SOURCE EXTRACT:
+ + + +
The scene takes on a sense of doom as “Bible”, “Gordon”, and “Coon-Ass” essentially invade the family atmosphere – and here the film takes a dramatic turn towards the concept of menace and chaos as a family scene becomes extorted and perverted by the presence of the extra unwanted crew members. The scene to me reminds me of the opening of Tarantino’s “Inglorious Basterds” as the sense of menace builds and builds with the audience wondering what is going to happen next.
Will the scene turn into a bloodbath (Tarantino style) or the question that needs to be asked is what is going to happen next? This for me is the beauty of all cinema including WW2 films and Fury itself, trying to understand what will happen based on the narrative and acting is the ultimate delight of 21st century cinema. You must always leave the audience intrigued and guessing.
Fury Brad Pitt the Official Trailer 2014
Fury The Visual Aspect and Memorable Quotes
Moving back to the mise-en-scene it is fair to say that Fury revolves around the idea of grit, dirt and death as the film progresses. Often we see scenes of burning bodies, or people crashed under tank tracks as the film moves forward.
Often the burning of corpses or an old woman cutting off horse meat from a dead animal is central to the film’s exploration of the destruction and carnage of war. Indeed the ending titles roll over a whole host of WW2 footage showing many aspects of the war in all its media glory.
Of course this does not advance the film, but it gives it a context that unites the films negative image of war against the destruction of human against human. One of the most memorable quotes reveals this as such:
Boyd 'Bible' Swan: Wait until you see it.
Norman Ellison: See what?
Boyd 'Bible' Swan: What a man can do to another man.
The film shows how the Fury tank is essentially a pack horse covered in various anti-tank defenses as well as packs/mud/grit/fuel tanks etc that marks its capabilities in battle. Pitt himself displays a grand sense of the war-torn hero – showing moments of fear and desperation as much as the men he commands.
The combat scenes are visually stunning including the battle with a dominant German Tiger Tank – the US tanks (4 at the start – then one is knocked out) initially decide to “rush” the Tiger in the hope of firing more shells, and therefore scoring a fatal hit as opposed to the Tiger’s ability to fight back against greater odds.
The scene ends badly for the US as 3 of the 4 tanks are knocked out – with a nail biting climax the Fury manages to get around the back of the Tiger and with 2 shots manages to destroy the tank.
The Fury M4 Sherman in Battle
The Tank Crew and Familiar WW2 Themes in Fury
All actors in the film show amazing abilities to convey the sense of comradeship and trust that unites the tank crew. As Norman (the newbie) joins his ability to kill without question is a stark counterpoint to the war-weary crew.
+ + + +
SUPPLIED RECORDS:
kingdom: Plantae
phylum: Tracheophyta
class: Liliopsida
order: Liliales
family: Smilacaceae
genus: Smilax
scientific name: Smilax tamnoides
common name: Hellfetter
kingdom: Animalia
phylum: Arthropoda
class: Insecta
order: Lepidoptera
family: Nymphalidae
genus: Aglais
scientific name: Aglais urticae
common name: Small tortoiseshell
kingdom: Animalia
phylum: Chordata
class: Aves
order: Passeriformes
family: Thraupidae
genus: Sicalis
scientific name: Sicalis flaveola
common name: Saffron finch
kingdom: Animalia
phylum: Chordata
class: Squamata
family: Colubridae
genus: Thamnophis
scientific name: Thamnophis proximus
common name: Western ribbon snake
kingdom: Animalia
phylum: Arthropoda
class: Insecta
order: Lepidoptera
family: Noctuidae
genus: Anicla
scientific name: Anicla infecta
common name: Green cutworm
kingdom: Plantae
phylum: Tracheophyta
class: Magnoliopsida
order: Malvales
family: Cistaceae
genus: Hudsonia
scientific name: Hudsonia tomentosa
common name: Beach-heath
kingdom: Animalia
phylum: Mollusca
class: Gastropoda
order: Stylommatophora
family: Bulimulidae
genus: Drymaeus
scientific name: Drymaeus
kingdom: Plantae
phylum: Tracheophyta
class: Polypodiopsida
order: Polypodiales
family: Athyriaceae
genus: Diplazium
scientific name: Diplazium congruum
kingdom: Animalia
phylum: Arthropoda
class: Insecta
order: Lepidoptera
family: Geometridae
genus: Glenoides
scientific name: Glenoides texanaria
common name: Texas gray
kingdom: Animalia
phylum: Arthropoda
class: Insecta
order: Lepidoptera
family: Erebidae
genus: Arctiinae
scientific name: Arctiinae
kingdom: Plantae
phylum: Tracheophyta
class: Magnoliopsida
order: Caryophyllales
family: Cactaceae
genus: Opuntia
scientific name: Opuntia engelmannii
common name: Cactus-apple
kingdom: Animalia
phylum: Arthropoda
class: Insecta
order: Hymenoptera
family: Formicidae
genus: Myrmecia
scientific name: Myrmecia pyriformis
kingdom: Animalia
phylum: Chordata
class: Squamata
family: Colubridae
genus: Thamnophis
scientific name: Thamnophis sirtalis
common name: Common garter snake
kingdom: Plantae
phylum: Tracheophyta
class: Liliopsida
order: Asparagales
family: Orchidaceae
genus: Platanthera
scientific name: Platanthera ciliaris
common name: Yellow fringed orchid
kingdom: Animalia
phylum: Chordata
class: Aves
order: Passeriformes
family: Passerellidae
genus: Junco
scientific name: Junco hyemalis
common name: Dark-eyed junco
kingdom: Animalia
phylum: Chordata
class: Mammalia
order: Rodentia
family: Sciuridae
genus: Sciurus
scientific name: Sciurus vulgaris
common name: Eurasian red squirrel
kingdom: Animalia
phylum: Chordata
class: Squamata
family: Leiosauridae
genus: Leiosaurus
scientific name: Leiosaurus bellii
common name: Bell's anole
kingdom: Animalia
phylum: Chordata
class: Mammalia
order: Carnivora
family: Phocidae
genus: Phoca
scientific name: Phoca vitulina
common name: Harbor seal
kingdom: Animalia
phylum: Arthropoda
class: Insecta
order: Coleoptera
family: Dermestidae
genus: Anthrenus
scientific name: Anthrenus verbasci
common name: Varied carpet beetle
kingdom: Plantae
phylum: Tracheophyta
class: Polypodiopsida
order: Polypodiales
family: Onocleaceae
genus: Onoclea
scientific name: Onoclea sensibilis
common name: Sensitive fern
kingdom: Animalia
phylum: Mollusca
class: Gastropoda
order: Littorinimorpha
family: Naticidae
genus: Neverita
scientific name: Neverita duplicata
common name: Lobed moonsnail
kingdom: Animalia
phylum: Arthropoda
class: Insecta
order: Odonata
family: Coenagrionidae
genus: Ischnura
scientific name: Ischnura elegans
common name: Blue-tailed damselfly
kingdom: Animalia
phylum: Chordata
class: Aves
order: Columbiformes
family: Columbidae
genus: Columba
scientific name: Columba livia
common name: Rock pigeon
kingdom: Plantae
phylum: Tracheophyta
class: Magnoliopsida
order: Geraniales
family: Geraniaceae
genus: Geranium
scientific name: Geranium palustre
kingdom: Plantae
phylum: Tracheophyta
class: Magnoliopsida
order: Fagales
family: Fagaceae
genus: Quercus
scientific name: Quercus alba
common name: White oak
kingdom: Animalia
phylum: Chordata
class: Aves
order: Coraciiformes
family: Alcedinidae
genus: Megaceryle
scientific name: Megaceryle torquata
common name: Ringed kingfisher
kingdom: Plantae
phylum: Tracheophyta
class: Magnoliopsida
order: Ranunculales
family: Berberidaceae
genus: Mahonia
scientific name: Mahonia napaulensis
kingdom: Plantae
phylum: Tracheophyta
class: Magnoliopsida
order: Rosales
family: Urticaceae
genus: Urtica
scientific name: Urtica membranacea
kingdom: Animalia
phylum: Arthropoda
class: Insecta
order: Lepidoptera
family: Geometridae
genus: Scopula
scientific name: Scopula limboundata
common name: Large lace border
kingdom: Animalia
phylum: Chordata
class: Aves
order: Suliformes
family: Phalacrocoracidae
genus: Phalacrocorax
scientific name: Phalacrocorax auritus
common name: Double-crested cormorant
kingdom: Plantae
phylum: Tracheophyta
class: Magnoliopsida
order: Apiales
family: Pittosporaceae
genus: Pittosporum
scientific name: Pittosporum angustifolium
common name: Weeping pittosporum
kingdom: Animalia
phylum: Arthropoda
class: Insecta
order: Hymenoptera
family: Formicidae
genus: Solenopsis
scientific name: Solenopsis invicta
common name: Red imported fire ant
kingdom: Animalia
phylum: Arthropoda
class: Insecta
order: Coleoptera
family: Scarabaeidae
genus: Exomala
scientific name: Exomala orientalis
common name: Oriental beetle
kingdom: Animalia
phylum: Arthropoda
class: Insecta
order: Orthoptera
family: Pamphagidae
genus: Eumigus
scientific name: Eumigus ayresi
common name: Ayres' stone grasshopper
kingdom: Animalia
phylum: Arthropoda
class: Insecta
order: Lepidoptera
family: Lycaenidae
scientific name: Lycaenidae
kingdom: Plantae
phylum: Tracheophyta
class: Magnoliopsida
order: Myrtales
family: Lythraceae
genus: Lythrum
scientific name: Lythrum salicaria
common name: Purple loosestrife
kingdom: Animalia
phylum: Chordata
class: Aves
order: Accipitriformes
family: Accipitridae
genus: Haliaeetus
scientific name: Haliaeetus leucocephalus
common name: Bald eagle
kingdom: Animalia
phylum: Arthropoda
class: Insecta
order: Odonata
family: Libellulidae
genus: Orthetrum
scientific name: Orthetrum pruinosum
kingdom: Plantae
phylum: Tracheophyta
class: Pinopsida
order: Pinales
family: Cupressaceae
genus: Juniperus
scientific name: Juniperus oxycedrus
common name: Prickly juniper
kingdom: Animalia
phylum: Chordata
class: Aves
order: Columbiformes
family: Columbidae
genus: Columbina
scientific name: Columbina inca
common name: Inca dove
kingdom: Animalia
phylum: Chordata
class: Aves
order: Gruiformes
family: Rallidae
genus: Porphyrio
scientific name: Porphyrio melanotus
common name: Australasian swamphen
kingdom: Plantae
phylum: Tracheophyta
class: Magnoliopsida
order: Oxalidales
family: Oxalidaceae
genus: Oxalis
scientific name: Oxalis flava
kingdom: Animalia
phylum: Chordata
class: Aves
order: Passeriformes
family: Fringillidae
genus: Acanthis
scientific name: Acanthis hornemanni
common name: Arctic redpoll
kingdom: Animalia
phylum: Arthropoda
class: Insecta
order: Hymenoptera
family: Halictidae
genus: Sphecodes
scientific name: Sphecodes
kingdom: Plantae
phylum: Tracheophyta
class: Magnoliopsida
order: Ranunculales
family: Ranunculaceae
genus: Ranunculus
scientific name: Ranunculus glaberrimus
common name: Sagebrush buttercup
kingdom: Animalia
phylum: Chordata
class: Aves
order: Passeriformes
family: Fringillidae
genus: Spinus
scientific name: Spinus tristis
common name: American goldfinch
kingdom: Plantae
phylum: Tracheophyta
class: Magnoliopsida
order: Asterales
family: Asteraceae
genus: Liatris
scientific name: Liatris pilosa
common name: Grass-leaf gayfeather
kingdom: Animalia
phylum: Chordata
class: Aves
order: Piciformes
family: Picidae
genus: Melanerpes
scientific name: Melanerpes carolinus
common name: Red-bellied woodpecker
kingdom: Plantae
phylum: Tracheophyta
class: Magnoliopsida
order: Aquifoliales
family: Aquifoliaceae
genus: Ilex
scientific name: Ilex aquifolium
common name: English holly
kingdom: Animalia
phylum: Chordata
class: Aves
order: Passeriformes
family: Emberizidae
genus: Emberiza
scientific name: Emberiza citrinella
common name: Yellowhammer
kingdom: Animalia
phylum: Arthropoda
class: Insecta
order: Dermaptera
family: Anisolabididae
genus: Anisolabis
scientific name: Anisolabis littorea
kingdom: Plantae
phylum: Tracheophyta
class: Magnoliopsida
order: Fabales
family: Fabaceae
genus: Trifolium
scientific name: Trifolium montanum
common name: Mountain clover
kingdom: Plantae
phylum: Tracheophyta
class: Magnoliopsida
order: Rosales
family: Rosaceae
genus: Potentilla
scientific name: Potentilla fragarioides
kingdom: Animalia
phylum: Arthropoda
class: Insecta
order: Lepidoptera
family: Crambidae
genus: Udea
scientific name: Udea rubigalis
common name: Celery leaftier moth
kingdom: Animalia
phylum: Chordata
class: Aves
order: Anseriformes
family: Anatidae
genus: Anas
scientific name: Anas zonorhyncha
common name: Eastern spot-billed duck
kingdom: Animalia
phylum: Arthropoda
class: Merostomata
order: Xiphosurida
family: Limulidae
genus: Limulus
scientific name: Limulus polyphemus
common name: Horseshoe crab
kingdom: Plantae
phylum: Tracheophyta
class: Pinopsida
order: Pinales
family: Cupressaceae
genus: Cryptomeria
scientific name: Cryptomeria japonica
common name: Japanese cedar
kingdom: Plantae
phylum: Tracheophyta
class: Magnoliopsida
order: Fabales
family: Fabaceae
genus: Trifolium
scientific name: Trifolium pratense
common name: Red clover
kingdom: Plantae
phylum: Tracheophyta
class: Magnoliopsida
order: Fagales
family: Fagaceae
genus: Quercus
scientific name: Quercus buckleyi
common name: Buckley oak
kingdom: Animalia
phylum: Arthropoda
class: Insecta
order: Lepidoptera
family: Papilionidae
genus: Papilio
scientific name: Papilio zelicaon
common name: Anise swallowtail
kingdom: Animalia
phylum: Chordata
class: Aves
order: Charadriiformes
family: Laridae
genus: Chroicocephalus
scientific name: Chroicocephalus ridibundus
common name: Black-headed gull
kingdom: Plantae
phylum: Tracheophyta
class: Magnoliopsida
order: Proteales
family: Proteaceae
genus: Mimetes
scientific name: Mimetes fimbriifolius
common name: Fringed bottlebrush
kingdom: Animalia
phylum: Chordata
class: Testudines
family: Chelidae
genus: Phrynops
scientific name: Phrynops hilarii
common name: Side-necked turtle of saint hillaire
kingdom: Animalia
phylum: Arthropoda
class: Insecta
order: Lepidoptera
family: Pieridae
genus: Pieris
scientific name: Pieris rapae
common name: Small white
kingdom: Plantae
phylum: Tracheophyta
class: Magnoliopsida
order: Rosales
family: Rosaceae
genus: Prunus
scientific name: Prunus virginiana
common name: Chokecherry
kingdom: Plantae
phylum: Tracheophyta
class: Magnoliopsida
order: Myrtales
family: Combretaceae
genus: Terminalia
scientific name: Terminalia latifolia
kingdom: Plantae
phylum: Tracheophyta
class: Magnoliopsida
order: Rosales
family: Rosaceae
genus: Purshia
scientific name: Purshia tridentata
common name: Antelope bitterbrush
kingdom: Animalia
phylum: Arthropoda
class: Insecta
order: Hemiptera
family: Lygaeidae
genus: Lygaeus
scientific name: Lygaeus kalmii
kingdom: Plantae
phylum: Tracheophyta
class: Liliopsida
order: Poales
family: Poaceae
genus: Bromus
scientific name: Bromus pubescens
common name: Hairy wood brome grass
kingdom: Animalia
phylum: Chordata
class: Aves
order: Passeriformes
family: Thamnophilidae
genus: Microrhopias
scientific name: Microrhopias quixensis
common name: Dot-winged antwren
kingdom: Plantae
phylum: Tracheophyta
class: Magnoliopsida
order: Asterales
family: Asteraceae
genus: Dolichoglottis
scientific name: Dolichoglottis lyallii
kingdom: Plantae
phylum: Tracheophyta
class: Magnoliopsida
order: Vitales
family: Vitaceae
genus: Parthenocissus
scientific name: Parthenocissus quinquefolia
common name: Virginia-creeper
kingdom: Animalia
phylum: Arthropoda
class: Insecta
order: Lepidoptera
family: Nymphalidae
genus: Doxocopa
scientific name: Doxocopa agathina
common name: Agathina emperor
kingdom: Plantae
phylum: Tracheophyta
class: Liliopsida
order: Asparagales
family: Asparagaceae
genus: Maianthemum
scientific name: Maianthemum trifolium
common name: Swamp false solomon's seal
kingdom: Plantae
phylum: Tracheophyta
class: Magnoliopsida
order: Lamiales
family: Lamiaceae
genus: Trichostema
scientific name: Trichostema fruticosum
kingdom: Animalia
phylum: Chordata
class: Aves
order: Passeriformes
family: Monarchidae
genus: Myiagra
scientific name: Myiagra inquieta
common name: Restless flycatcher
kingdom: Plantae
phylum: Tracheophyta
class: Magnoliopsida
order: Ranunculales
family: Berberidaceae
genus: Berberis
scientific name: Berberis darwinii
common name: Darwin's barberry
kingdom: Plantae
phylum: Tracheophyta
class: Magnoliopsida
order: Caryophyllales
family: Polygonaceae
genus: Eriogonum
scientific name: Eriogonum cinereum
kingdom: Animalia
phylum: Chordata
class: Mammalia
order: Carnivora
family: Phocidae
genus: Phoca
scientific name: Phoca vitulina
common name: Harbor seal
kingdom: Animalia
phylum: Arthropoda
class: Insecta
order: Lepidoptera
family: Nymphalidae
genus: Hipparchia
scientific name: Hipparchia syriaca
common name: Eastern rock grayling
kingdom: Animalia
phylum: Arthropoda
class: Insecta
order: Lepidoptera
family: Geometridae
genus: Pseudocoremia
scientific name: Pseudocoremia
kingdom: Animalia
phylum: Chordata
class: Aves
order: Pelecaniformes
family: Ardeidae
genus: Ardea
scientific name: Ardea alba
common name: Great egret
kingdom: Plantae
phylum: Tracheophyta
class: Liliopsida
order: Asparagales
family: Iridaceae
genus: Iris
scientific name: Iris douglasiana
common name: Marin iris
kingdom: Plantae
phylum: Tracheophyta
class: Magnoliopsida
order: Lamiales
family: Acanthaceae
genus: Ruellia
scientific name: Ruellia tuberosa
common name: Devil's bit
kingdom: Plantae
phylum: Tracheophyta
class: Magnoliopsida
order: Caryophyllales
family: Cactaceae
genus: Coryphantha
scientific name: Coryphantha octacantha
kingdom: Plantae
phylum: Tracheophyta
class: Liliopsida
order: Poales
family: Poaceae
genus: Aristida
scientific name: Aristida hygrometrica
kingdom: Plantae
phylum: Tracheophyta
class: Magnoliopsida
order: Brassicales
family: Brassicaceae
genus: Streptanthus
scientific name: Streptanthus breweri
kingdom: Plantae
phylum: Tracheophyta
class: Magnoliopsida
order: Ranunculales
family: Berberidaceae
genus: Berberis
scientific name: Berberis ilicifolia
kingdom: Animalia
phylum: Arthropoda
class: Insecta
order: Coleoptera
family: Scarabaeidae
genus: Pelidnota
+ + + +
WRITTEN TASK: Write the next part of the Fury film review above, picking up after its last sentence.

WRITTEN RESPONSE:
His initiation begins with the result that his inability to act costs the lives of another tank crew, furthermore his lack on killing instruct when commanded to murder a family loving German adds to the sense that he really is not part of the crew and is still a youngster in contrast to the rest of the films central Antagonists.
In this sense Fury as a war film shows a familiar theme of WW2 films in that the inexperienced characters human aspect often leads to moments of revealed humanity against the experienced and yet somehow dead central figures.
Fury All Star Cast
Fury the Final Battle Scene
With respects to the final scene it appears to be out of context with the initial part of the Fury Film. In terms of realism it is easily possible to discount how 300 well armed SS German Soldiers could not destroy a stationary US Tank. This is of course a given. How easy would it be to circumvent the tank and knock out its weak sides? I am not a soldier but the endless carnage of the final battle scene reduced the films message as well as its plausibility.
The concept was to explore how the crew all overcame the chance to walk away and fight till the death after all it was “best job I ever had” yet the descent into insane carnage moved the German antagonist into pure cannon fodder – and this was never the case as the initial start of the film defined Germany as being fanatical in its resistance – so if they were fanatical why would they suddenly turn into brain-dead zombies unable to defeat a static Sherman.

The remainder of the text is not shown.